Mother, where’s the invention?
Frank Zappa had to add ‘of Invention’ to the name ‘The Mothers’.
He said it was out of necessity. (Think about it) Two great names for a band. Frank was creative. And very intelligent.
Apart from making unique music, he challenged ignorance wherever it confronted him.
After 25 years working inside boardrooms, war rooms, and occasional panic rooms. No matter how big or small the organisation, I observe that intelligence, not process, is the scarcest commodity.
Intelligence is closely related to creativity. They’re inseparable. Process is often the killer of critical thinking.
“You can't always write a chord ugly enough to say what you want to say, so sometimes you have to rely on a giraffe filled with whipped cream.” - Frank Zappa.
I actively pay to avoid ads. I also take notes, a growing log of inane advertising (if it breaks through), and never buy from that brand.
I’m far from alone in thinking that so much advertising, marketing, corporate communication and many product innovations are just bland copies of each other.
Agencies, consultants, and tech firms have spent decades refining processes and have mostly pieced them together with technology. Few major in creativity and intelligence.

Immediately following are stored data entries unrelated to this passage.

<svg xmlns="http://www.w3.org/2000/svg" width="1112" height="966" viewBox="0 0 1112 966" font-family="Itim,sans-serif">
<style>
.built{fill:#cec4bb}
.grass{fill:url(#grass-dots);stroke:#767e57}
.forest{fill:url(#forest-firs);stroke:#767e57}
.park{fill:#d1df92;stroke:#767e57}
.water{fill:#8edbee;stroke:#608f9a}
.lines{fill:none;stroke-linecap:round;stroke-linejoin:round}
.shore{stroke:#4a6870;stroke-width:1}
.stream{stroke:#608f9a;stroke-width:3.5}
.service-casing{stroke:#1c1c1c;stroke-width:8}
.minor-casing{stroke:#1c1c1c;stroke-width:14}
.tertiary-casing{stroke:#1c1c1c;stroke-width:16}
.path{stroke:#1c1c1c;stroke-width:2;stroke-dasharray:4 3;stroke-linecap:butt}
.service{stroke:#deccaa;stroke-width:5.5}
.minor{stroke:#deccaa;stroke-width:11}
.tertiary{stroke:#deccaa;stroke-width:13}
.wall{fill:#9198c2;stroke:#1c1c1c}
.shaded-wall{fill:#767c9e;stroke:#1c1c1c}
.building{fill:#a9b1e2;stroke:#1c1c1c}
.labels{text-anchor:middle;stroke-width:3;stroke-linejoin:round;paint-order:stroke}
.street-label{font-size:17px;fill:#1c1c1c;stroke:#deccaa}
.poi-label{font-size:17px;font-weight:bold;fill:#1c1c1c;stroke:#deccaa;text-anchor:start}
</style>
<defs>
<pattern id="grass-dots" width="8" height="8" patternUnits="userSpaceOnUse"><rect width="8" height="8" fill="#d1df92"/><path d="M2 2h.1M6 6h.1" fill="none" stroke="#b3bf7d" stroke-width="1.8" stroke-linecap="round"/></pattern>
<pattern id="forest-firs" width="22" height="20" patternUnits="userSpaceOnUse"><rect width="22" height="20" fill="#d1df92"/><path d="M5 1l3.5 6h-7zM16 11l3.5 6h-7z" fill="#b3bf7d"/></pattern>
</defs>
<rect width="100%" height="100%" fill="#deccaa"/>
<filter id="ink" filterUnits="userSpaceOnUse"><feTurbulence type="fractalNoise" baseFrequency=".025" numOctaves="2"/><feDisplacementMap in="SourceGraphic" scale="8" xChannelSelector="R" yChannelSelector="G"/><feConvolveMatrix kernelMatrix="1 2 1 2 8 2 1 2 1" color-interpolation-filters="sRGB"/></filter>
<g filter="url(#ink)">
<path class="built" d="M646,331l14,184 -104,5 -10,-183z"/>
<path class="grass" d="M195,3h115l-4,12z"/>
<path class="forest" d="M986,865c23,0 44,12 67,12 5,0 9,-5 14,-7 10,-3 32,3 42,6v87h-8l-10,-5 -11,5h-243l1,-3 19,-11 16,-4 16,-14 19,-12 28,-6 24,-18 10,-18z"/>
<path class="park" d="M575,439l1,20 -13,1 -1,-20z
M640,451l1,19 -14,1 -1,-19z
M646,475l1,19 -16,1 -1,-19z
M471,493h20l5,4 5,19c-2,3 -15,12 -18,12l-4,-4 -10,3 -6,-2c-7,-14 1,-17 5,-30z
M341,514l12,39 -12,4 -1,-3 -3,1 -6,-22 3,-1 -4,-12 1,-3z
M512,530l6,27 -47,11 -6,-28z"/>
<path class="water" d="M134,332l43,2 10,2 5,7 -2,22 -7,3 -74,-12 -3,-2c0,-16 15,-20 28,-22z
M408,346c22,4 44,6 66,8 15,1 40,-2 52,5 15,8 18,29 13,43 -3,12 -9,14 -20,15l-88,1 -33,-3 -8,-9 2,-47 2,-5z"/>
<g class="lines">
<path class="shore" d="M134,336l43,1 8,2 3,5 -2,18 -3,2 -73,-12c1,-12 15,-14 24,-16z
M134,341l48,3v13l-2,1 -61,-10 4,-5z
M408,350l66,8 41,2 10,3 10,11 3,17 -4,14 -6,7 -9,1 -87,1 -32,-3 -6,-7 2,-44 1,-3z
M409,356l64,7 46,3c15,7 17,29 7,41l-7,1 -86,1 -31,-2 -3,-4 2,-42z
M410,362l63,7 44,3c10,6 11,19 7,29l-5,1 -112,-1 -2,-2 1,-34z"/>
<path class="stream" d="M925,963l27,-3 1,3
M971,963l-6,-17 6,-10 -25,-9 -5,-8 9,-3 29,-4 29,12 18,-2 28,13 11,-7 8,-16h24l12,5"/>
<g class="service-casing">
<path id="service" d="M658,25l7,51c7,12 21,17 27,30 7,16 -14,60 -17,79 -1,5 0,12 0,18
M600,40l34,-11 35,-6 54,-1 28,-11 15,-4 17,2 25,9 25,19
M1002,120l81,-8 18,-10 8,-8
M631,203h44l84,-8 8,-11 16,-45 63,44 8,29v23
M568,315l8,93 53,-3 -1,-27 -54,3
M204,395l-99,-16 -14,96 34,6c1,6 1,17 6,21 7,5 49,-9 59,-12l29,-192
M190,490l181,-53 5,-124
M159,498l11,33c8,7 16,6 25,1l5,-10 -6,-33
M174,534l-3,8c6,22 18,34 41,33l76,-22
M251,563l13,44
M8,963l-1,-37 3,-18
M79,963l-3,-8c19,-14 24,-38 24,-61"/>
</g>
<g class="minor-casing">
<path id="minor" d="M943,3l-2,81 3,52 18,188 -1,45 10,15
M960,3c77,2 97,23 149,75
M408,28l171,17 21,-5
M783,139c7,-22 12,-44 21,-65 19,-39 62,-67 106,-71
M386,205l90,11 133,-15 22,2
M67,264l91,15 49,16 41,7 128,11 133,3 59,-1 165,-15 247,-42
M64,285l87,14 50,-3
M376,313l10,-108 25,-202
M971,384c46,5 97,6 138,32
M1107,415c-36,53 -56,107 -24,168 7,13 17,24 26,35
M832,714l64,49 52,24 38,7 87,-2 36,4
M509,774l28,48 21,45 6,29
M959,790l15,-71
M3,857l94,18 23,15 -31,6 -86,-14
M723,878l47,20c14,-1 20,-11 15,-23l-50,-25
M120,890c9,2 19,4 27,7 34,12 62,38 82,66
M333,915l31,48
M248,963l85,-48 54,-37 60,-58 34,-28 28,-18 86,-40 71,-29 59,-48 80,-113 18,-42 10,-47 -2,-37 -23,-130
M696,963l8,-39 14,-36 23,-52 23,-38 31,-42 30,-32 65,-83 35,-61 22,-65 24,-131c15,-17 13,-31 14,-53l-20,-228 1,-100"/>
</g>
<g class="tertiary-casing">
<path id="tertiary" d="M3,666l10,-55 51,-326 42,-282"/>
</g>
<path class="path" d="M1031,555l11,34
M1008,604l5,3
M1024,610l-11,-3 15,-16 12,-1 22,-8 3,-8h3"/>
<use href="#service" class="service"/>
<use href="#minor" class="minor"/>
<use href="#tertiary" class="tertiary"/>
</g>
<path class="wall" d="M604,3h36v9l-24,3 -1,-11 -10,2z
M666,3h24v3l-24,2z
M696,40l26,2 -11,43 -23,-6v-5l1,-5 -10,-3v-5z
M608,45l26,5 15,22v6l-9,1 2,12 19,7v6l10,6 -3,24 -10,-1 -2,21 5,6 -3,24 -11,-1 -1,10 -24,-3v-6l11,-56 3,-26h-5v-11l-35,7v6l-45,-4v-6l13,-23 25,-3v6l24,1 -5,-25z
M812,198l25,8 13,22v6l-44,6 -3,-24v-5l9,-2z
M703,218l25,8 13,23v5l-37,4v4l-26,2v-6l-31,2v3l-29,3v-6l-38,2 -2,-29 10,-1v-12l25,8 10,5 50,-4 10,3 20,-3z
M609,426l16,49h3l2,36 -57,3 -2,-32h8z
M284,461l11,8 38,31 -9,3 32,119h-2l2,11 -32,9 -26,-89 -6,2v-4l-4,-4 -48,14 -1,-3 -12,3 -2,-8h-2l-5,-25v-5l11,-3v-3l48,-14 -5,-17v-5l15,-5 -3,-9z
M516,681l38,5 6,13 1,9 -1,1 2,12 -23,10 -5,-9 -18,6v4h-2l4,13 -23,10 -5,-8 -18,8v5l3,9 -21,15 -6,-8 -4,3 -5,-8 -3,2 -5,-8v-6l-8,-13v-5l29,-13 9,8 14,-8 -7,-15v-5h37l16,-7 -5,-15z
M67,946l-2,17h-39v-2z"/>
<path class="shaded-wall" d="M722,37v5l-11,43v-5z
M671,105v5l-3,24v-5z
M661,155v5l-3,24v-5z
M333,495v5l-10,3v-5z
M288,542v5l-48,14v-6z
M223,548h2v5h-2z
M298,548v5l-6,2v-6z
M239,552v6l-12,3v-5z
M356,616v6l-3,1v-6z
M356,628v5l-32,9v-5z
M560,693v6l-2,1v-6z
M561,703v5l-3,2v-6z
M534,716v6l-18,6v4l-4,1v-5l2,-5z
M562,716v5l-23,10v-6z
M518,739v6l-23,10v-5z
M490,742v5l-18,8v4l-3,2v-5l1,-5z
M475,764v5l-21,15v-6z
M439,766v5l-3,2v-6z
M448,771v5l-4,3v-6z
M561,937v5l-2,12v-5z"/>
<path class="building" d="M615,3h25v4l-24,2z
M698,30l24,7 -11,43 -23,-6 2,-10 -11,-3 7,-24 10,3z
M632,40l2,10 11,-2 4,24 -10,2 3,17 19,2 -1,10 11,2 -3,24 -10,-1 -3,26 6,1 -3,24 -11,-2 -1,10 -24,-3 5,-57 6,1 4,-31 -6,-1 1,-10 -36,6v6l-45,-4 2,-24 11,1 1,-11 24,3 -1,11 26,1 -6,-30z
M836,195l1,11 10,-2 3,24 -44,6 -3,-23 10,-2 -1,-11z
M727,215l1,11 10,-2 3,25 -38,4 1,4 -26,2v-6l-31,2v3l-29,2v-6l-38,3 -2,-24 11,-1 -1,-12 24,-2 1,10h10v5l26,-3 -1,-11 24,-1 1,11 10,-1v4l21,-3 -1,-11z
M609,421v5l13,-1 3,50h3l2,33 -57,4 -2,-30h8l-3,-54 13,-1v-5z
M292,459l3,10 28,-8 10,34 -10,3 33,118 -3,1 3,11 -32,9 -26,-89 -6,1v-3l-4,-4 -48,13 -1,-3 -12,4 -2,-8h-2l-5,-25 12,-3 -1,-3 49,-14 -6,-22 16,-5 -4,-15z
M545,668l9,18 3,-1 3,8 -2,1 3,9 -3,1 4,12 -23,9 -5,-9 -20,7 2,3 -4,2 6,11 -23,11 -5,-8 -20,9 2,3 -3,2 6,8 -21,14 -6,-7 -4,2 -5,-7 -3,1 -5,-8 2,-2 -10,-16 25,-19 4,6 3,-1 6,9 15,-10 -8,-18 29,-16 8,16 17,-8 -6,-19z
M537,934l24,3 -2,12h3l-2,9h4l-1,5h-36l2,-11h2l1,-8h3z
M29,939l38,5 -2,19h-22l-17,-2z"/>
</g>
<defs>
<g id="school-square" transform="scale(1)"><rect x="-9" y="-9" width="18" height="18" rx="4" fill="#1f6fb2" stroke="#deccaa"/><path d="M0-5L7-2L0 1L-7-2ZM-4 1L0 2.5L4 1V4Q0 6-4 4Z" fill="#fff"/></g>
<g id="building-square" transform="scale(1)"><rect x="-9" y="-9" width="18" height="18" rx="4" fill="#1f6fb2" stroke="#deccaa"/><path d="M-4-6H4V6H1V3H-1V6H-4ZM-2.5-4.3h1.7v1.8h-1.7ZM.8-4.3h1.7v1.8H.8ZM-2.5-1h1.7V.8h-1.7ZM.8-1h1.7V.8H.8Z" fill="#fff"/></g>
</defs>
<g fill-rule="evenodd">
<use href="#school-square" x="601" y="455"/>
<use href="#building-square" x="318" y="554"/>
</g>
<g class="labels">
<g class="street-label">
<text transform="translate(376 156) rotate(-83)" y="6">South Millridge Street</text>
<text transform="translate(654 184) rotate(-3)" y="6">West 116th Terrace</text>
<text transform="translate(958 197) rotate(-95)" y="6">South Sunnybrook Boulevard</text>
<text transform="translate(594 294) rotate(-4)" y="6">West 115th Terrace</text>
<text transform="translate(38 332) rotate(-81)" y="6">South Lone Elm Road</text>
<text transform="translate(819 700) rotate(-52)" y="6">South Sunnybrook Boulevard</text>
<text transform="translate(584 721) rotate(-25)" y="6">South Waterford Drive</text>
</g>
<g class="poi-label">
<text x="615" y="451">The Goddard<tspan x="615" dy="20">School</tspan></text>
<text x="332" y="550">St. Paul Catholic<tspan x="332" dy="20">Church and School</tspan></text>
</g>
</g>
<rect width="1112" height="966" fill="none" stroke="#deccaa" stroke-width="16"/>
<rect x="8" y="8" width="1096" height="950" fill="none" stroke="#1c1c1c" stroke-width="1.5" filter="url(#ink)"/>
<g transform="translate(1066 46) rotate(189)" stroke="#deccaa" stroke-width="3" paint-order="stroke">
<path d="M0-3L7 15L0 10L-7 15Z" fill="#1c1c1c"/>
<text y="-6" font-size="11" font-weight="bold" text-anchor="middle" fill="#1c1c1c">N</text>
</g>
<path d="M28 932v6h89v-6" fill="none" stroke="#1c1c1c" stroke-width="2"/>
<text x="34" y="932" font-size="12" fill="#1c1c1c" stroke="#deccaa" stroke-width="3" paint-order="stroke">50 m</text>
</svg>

Fewer and fewer ad campaigns are meaningful, strategies have become one-dimensional and tactical, and everything we read is thinly disguised computerised output.
AI happened, and it’s helpful, but we are having to suffer a stampede of innovation ignorance. There are numerous products, most of which are built on off-the-shelf chatbots or models with branded wrappers: infinite adaptation but zero invention.
Instead of putting a new body on the same engine (adding to the mountain of trash that drowns us in mediocrity), what about functional solutions unique to the challenge? You know, dealing with the reality of the physical world?
The world doesn’t need another ChatGPT in a branded hoodie.
“The computer can't tell you the emotional story. It can give you the exact mathematical design, but what's missing is the eyebrows.” - Frank Zappa.
The future must be built on intelligence, or I’m not going there, and for many, this will be a novel concept. We don’t need more predictable, generic thinking - we need thinking systems that connect the dots.
Understanding the connections between leadership intent, market noise, customer data, and commercial logic, so that decisions get better over time, not just faster. A continuity of insight. A durable strategic advantage. A system that can think with them. AI isn’t killing creativity or consulting. It’s exposing how little of either was happening in the first place.
It didn’t exist, so we've been building our invention (eyebrows) for over a decade. It means our clients will be able to interact with the strategies we’ve created together. So they can continue to think about how their business runs, competes, grows, and screws up.
A mother of an invention.
25 years of insight built on, and a dedicated AI layer built in. Clients have a dedicated, ongoing, real-time, always-learning brain for the business, only a bit less emotional, more honest, and definitely way more accurate.
The question is no longer whether AI will change business. It already has. A better question is whose intelligence are you building your future on?